During five one-hour meetings over the course of two months, from March to April 2016, participants decided what audiovisual tools they wanted to learn to use (creating videos, idea visualisation or photo stories; for more details, see Table 1), shared their views and experiences regarding alcohol party culture and situational abstinence and captured shared stories in comic book-style drawings, idea visualisation and digital videos. The researcher and her assistants provided training on using audiovisual tools and introduced the topic of alcohol; the adolescents decided what they wanted to talk about and how they would use the audiovisual tools to capture stories related to alcohol consumption (situational) abstinence and other alcohol- and drug-related discussions. Audiovisual tools were used for digital storytelling in three ways: skills development, reflection and connection making, and fostering voice and empowerment (Anderson & Chua, 2010); the adolescents learned new digital skills for capturing narratives, reflected on their stories, made connections between peers’ experiences and discussed the ways their experiences and ideas could be expressed. This approach was preferred because brainstorming and the discussion of stories facilitated the discussion of previously unacknowledged situations and behaviours (Sawyer & Willis, 2011) that emerged during meetings when participants shared how they had dealt with alcohol in their everyday lives. Meetings were recorded and adolescents produced pictures (with idea visualisation and photo story methods) and a video of shared narratives.

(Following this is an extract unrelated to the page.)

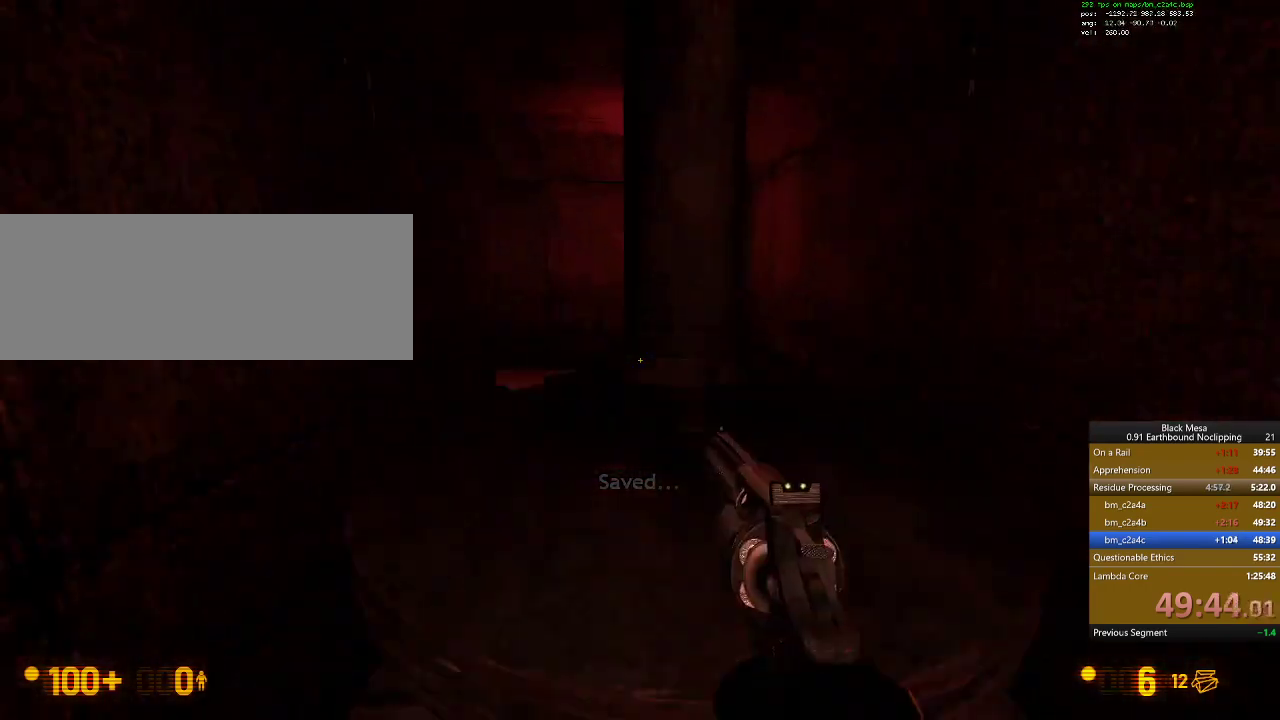
{"keys": ["w"], "events": [[334, "w", "down"]]}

All of the meetings were recorded and transcribed. Materials produced by the participants in visual form were photographed by the researcher and a copy of the final video was transferred to the researcher via data carrier. Data were analysed using qualitative content analysis, where the material was coded using four main themes, with three codes for the content of the interaction and one for the method: verbalisation of norms, repertoire shift, role of visuals, and pros and cons of co-creation. The main themes were drawn after familiarisation with the material. Sub-categories for the main themes were created from a close reading of the material. Participants were given pseudonyms after finishing the transcription, and no identifiable elements of participants or the school are provided in this article or elsewhere.
Results
Short and informal participatory action research meetings made it possible to verbalise about alcohol culture, especially norms surrounding alcohol consumption practices, and this made them visible to researchers from outside the culture. Different norms, alcohol party culture and possibilities of non-consumption were discussed during the meetings and, although the participants did not represent the hidden alcohol culture, they were able to shed light on it.
Verbalising Norms
Consuming alcohol was perceived as an expectation and norm by the participating ninth graders and deviation from this norm surprised them. They believed that all Estonian adolescents consumed alcohol, whereas the percentage of 15-year olds who had tried alcohol was actually 84 per cent and that number was declining (Aasvee & Rahno, 2015).
Interviewer: Last time we talked during the interview the percentage was 93 and rising….
Siim: You see!
Interviewer: But that is not the case any more.
Siim: What?
Kairi: It’s dropping?
Interviewer: Yes.
Kairi: Seriously?
Interviewer: Dropping.
(first meeting)
They searched for explanations among all age groups for why the numbers were falling in order to incorporate this information into their previous beliefs: in every age group, there were people who had reasons to lie about alcohol consumption. Siim concluded their discussion about the age groups: ‘They {11 year olds} do not know {what alcohol is}, they {13 year olds} lie, and they {15 year olds} are scared {to tell the truth about it}’ (first meeting, 10 March 2016) (clarifying information added in the brackets by the researcher). The participating seventh graders did not have experience with alcohol.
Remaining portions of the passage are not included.